Are courts like military dictators? The case of head scarves & judicial review in Turkey

Truly foundation constitutional decisions are (thank God) no longer made in the United States. To witness life-or-death constitutional decision-making, one needs to go abroad. It is a tribute to the parochial character of American legal academia that the major law blogs have mostly ignored one of the world’s most important constitutional controversies -- the Turkish Supreme Court’s decision to hear a prosecutor’s indictment asking that the ruling AK (“Justice & Development”) Party in Turkey should be banned because it violated Turkish principles of secularism. Compared to this monumentally important constitutional moment, Heller and Boumediene come off as relatively technical bagatelles.

As commentators and the European Union have noted, the Court’s likely decision to ban the AKP amounts to a coup d’etat -- one that has the active complicity of the military. With so much hanging in the balance, it seems frivolous to note that the Turkish case provides a lovely real-life reductio ad absurdum of ideological stances popular among in American legal academics, forcing all of us to confront the logical and, indeed, practical, implications of our wilder hypos for 1l students. For those who believe, like Judge Bork, that politicized judicial review constitutes a sort of military coup, the Turkish case provides ample confirmation. But it also highlights the difference between judicial and military coups – differences that attacks on judicial “activism” conceal, because they do not really take the “coup” analogy seriously. Likewise, for those who are enamored of secularism and separation of church and state, the Turkish case highlights the oppressive nature of “separationism.” But it also forces the anti-Lemon "neutralists" to think carefully about the ways in which crude statements about the harmlessness of "private" decisions depend on empirical assumptions that we seldom make explicit.

But, first, a little background on the case.
----
▶ _Task item a_:
Reproduce the passage of the post on head scarves and judicial review in Turkey from "Are courts like" to "relatively technical bagatelles.", word for word.

▶ _Data_:
----
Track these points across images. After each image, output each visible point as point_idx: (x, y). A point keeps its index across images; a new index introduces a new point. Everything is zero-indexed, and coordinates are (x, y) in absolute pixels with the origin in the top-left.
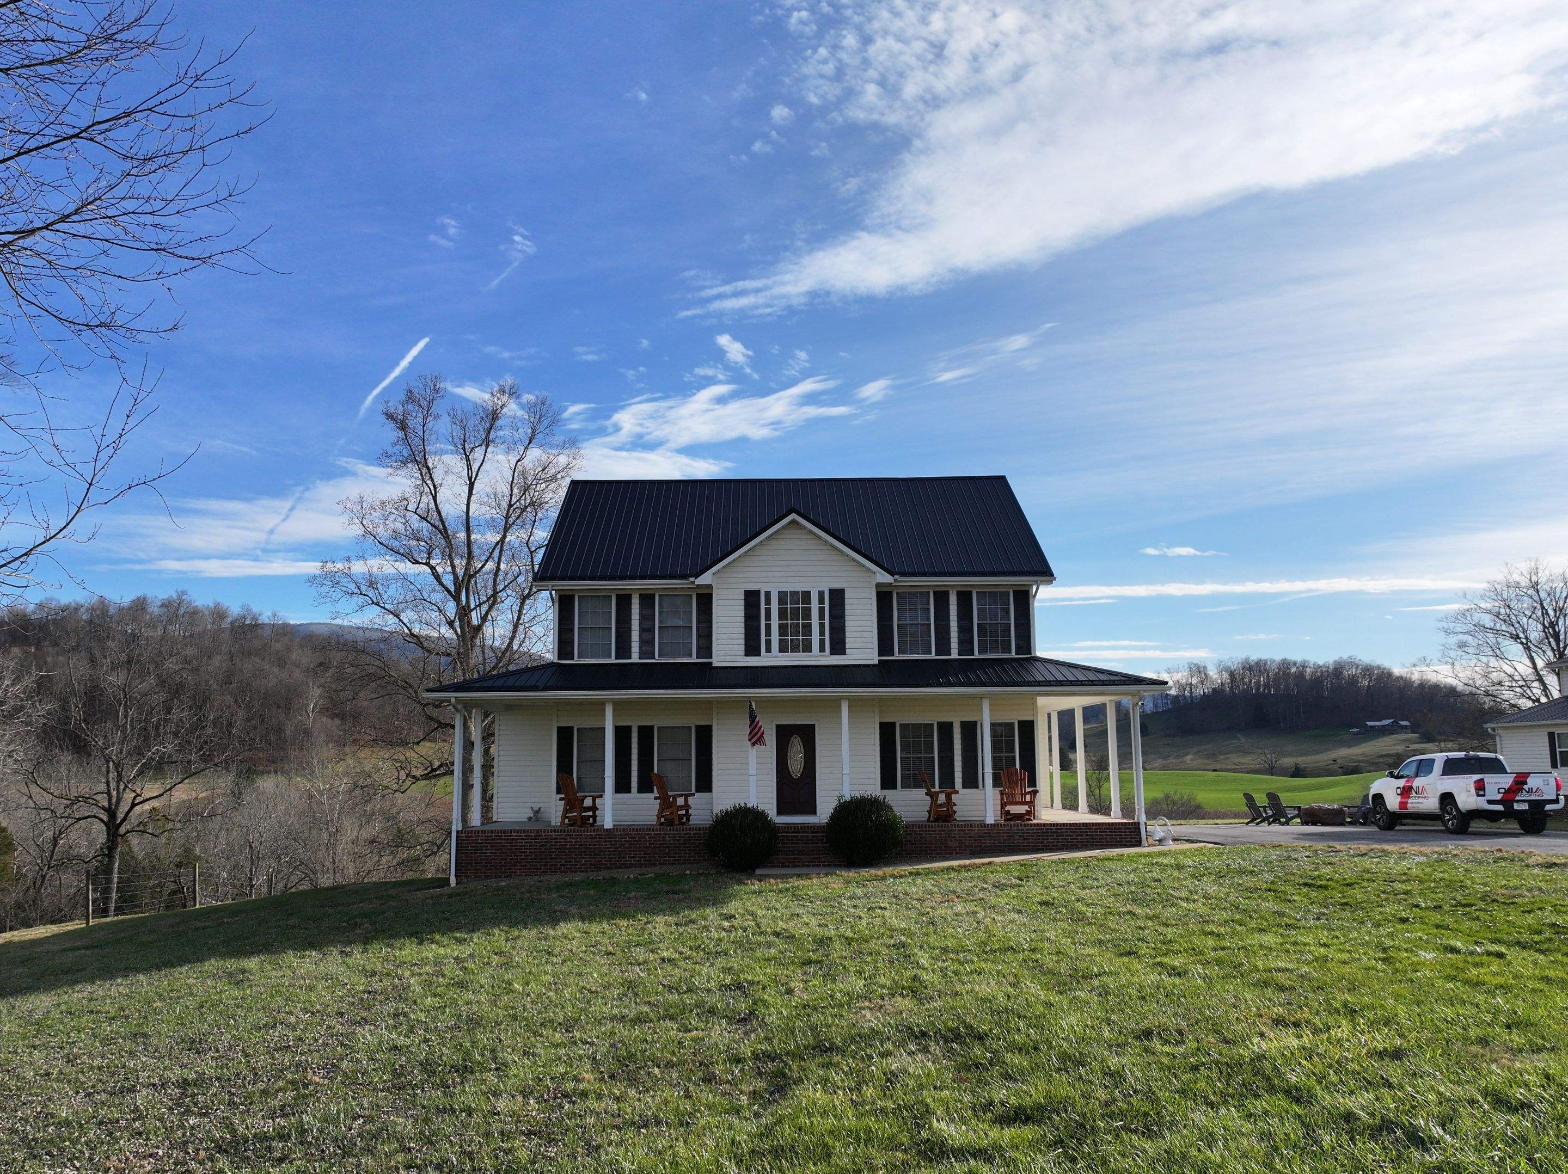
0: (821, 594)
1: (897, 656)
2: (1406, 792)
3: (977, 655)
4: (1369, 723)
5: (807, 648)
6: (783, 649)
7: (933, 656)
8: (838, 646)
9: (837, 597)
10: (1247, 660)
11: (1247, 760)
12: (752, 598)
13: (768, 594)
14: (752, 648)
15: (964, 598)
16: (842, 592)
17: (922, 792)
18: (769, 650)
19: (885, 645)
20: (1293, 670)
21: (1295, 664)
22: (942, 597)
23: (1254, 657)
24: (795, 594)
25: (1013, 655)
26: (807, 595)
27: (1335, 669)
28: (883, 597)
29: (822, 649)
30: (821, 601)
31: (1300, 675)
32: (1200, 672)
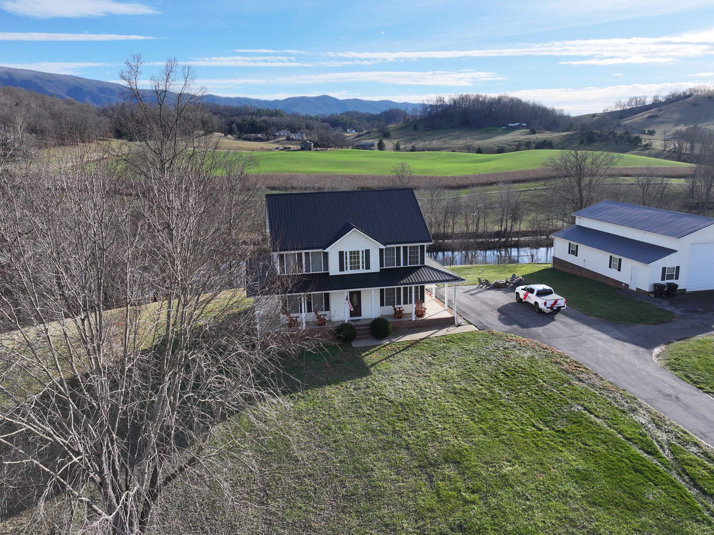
0: (363, 251)
1: (385, 267)
2: (526, 296)
3: (408, 266)
4: (510, 125)
5: (358, 268)
6: (351, 269)
7: (395, 267)
8: (368, 267)
9: (368, 252)
10: (461, 96)
11: (460, 142)
12: (341, 254)
13: (346, 252)
14: (342, 269)
15: (405, 248)
16: (369, 250)
17: (391, 307)
18: (347, 269)
19: (381, 265)
20: (481, 99)
21: (482, 96)
22: (399, 248)
24: (354, 252)
25: (419, 265)
26: (358, 252)
27: (498, 99)
28: (381, 250)
29: (363, 268)
30: (363, 253)
31: (483, 102)
32: (441, 100)
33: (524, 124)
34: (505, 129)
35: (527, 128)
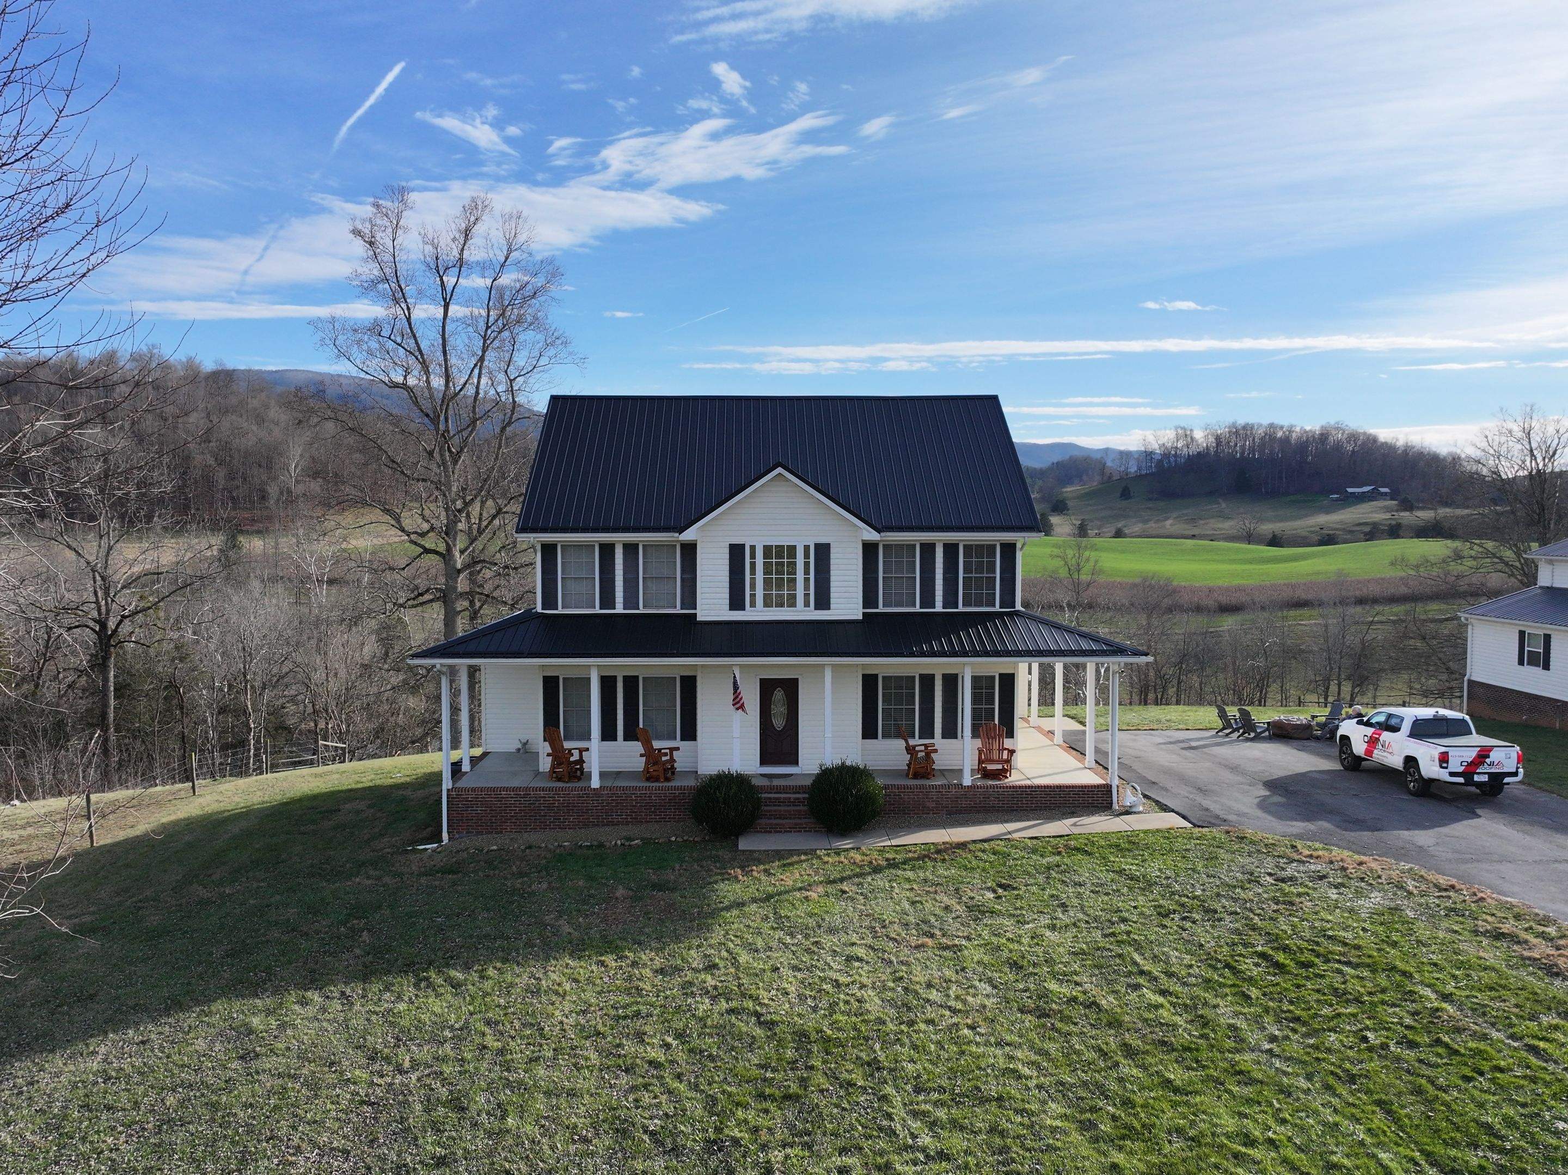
0: (807, 548)
1: (881, 609)
3: (961, 609)
4: (1350, 490)
5: (792, 603)
6: (767, 604)
7: (918, 609)
8: (823, 601)
9: (823, 551)
10: (1234, 425)
11: (1227, 526)
12: (736, 552)
13: (753, 548)
14: (736, 602)
15: (951, 550)
16: (827, 546)
17: (901, 744)
18: (753, 604)
19: (869, 598)
20: (1280, 434)
21: (1282, 428)
22: (928, 549)
23: (1241, 421)
24: (780, 548)
25: (997, 608)
26: (792, 550)
27: (1322, 434)
28: (869, 550)
29: (807, 604)
30: (807, 555)
31: (1286, 440)
32: (1187, 435)
33: (1383, 490)
34: (1337, 500)
35: (1392, 499)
----
▶ _Task item b_:
Gather every line in the entries above that contains the string "index".

▶ _Task solution a_:
Are courts like military dictators? The case of head scarves & judicial review in Turkey

Truly foundation constitutional decisions are (thank God) no longer made in the United States. To witness life-or-death constitutional decision-making, one needs to go abroad. It is a tribute to the parochial character of American legal academia that the major law blogs have mostly ignored one of the world’s most important constitutional controversies -- the Turkish Supreme Court’s decision to hear a prosecutor’s indictment asking that the ruling AK (“Justice & Development”) Party in Turkey should be banned because it violated Turkish principles of secularism. Compared to this monumentally important constitutional moment, Heller and Boumediene come off as relatively technical bagatelles.

▶ _Task solution b_:
Track these points across images. After each image, output each visible point as point_idx: (x, y). A point keeps its index across images; a new index introduces a new point. Everything is zero-indexed, and coordinates are (x, y) in absolute pixels with the origin in the top-left.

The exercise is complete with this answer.